Personal information
- Full name: William Henry Ward
- Born: 16 November 1891 Kew, Victoria
- Died: 21 February 1978 (aged 86) Camberwell, Victoria
- Original team: Glenhuntly

Playing career^{1}
- Years: Club / Games (Goals)
- 1911: St Kilda / 1 (0)
- ^{1} Playing statistics correct to the end of 1911.

= Bill Ward (footballer, born 1891) =

Australian rules footballer

William Henry Ward (16 November 1891 – 21 February 1978) was an Australian rules footballer who played with St Kilda in the Victorian Football League (VFL).

==Family==
The son of William Mathew Ward (-1939), and Anne Ward, née Haines, William Henry Ward was born at Kew, Victoria on 16 November 1891.

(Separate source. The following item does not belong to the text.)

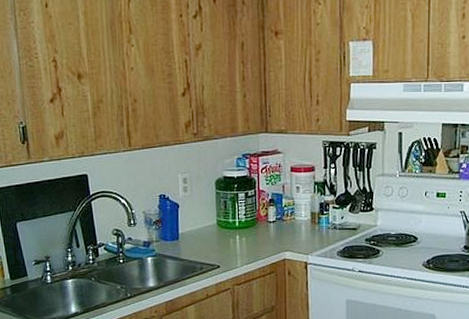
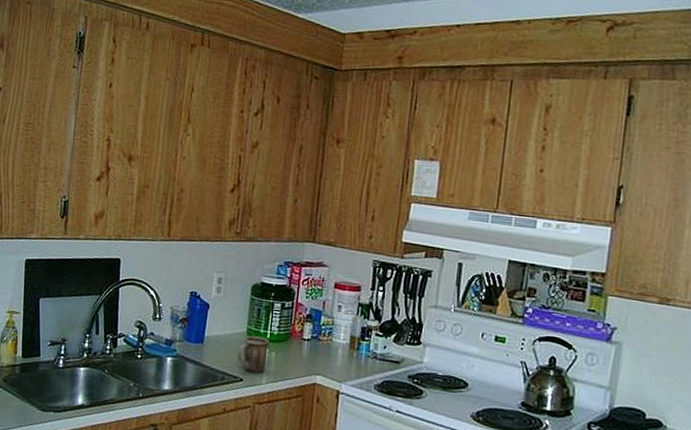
mug: none [211,226,239,259] -> present [237,336,269,373]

He married Jennie May Foster in 1915.

==Football==
One of nine new players in the team, Ward played his only First XVIII match for St Kilda against Carlton, at Princes park, on 29 July 1911. They were required because many of the regular St Kilda First XVIII players were on strike.

The other new players were: Alby Bowtell, Roy Cazaly, Claude Crowl, Peter Donnelly, Alf Hammond, Otto Opelt, Rowley Smith, and Tom Soutar — and, including that match, and ignoring Harrie Hattam (16 games), Bert Pierce (41 games), and Bill Woodcock (65 games), the very inexperienced team's remaining fifteen players had only played a total of 46 matches.

==Death==
He died at Camberwell, Victoria on 21 February 1978.